August 2nd of last year is the day Gary and I left Dallas, Texas for Pensacola, Florida to continue my treatment for cancer. A week prior to leaving, I had dinner with my family that lives in Dallas and I wrote a post specially about my dad.
It was a year ago in that post ‘The shell of a man‘, I wrote the following words –
Later after dinner I was back home and my stepmom sent me a couple of photos she had taken earlier that evening of my dad, my older brother and myself. It was not until I viewed those pictures, that I saw my dad in a different way. His body, his shell is deteriorating; as if it is already decaying, already having life drained from it. It saddens me to see him in this state, because I know he will be gone from this world soon.

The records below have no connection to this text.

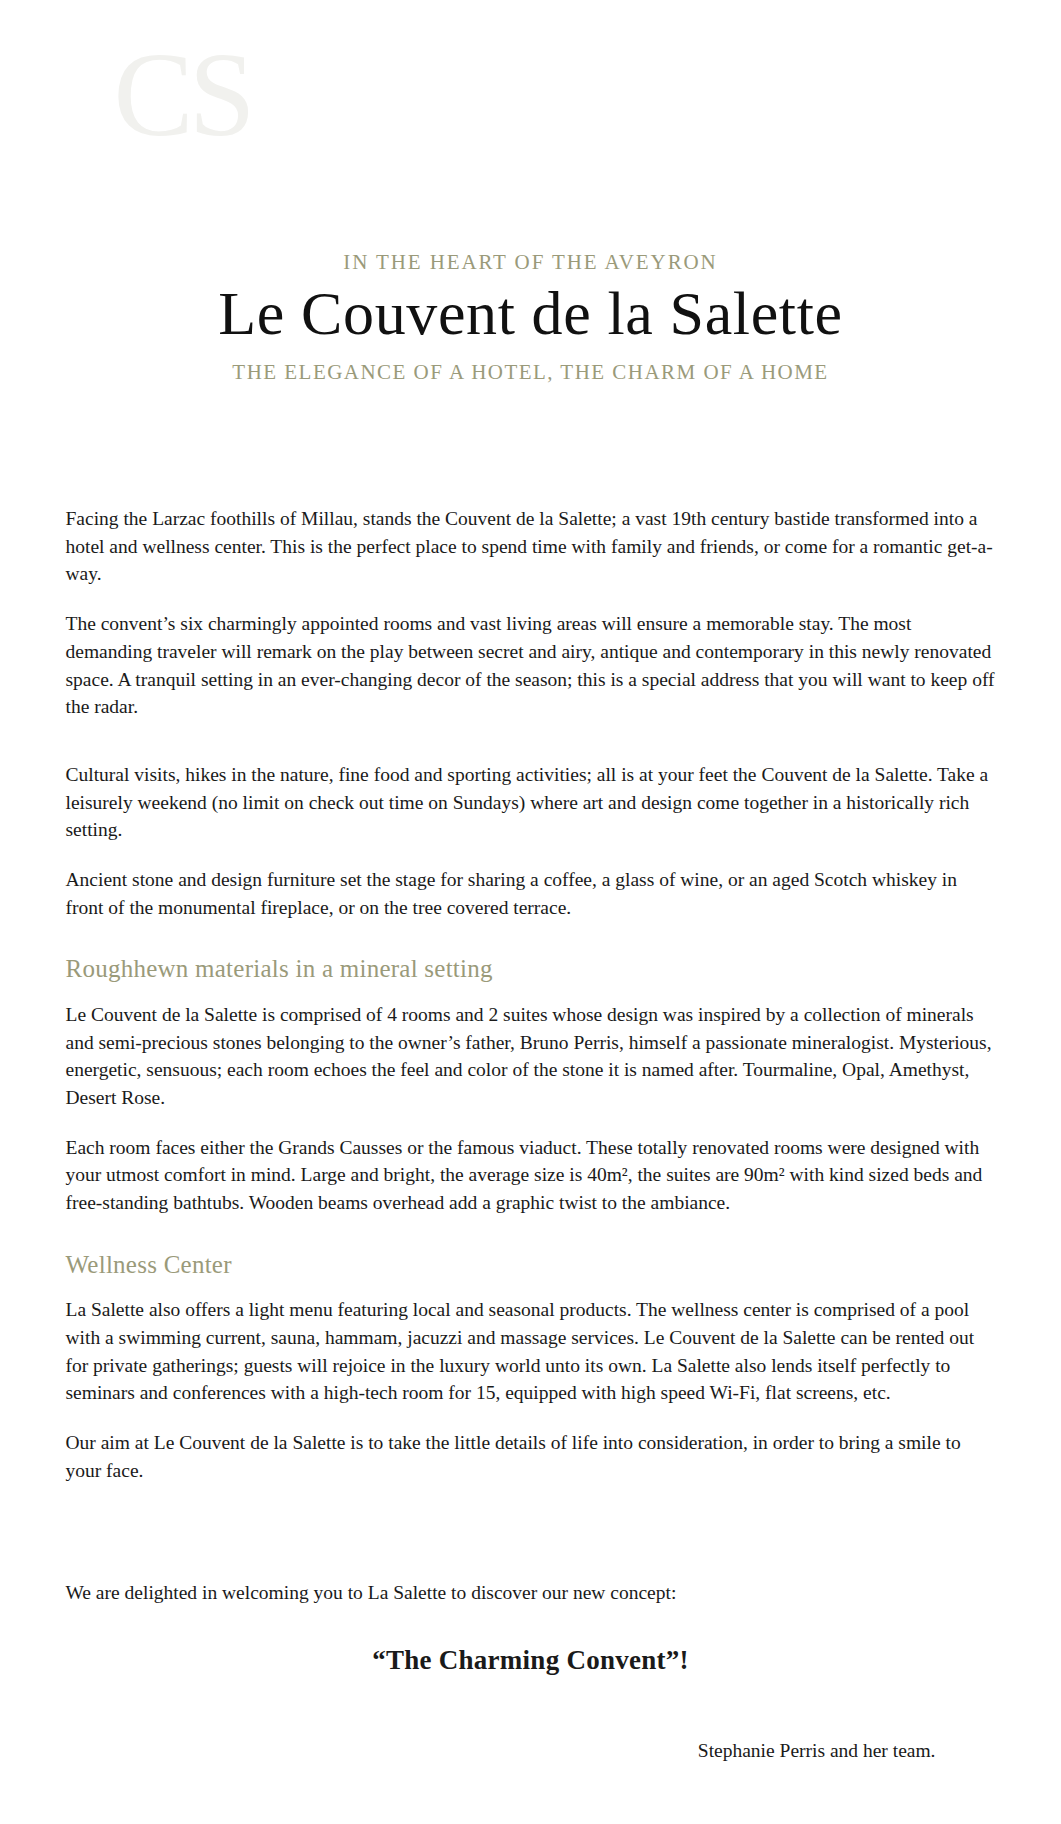CS
In the heart of the Aveyron
Le Couvent de la Salette
The elegance of a hotel, the charm of a home
Facing the Larzac foothills of Millau, stands the Couvent de la Salette; a vast 19th century bastide transformed into a hotel and wellness center. This is the perfect place to spend time with family and friends, or come for a romantic get-a-way.
The convent’s six charmingly appointed rooms and vast living areas will ensure a memorable stay. The most demanding traveler will remark on the play between secret and airy, antique and contemporary in this newly renovated space. A tranquil setting in an ever-changing decor of the season; this is a special address that you will want to keep off the radar.
Cultural visits, hikes in the nature, fine food and sporting activities; all is at your feet the Couvent de la Salette. Take a leisurely weekend (no limit on check out time on Sundays) where art and design come together in a historically rich setting.
Ancient stone and design furniture set the stage for sharing a coffee, a glass of wine, or an aged Scotch whiskey in front of the monumental fireplace, or on the tree covered terrace.
Roughhewn materials in a mineral setting
Le Couvent de la Salette is comprised of 4 rooms and 2 suites whose design was inspired by a collection of minerals and semi-precious stones belonging to the owner’s father, Bruno Perris, himself a passionate mineralogist. Mysterious, energetic, sensuous; each room echoes the feel and color of the stone it is named after. Tourmaline, Opal, Amethyst, Desert Rose.
Each room faces either the Grands Causses or the famous viaduct. These totally renovated rooms were designed with your utmost comfort in mind. Large and bright, the average size is 40m², the suites are 90m² with kind sized beds and free-standing bathtubs. Wooden beams overhead add a graphic twist to the ambiance.
Wellness Center
La Salette also offers a light menu featuring local and seasonal products. The wellness center is comprised of a pool with a swimming current, sauna, hammam, jacuzzi and massage services. Le Couvent de la Salette can be rented out for private gatherings; guests will rejoice in the luxury world unto its own. La Salette also lends itself perfectly to seminars and conferences with a high-tech room for 15, equipped with high speed Wi-Fi, flat screens, etc.
Our aim at Le Couvent de la Salette is to take the little details of life into consideration, in order to bring a smile to your face.
We are delighted in welcoming you to La Salette to discover our new concept:
“The Charming Convent”!
Stephanie Perris and her team.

In today’s post, I write the following words –
January 16th of this year, I had a major surgery that lasted 10 ½ hours to remove my bladder, prostate, lymph nodes and other male organs. This surgery is the usual course of action to take when cancer begins in the bladder. Bladder cancer easily comes back and easily spreads. It was expected because of that surgery I would lose 10-15 lbs. of body weight. Instead, I lost 23 lbs. of body weight and now 3 months later, I have lost more weight – for a total of 30 lbs. body weight.
I weigh less than my dad now, and like him, I find myself a shell of a man. My bones ache and my intestines will never feel the same. As I wrote about my dad almost a year ago, I now write about myself. I feel my body is deteriorating; as if it is already decaying, already having life drained from it. It saddens me to see myself in this state.
I hide nothing on this blog, my life from years ago and today is here in writing, pictures and videos. I pretend to be nothing more than an average man, living an average life.
Less than 2 years ago, it was noticed and through a series of events that I never expected, I am now here today with Stage 4 Bladder Cancer. This is my cancer, it does not belong to anyone else and it effects my body the way it wants to. I do fight back with what I have available to me; from doctors to family to internal strength, a spouse that is always here for me, and to some sort of guidance from somewhere else.
I have no shame in displaying these pictures of me at my worse – my body – my shell.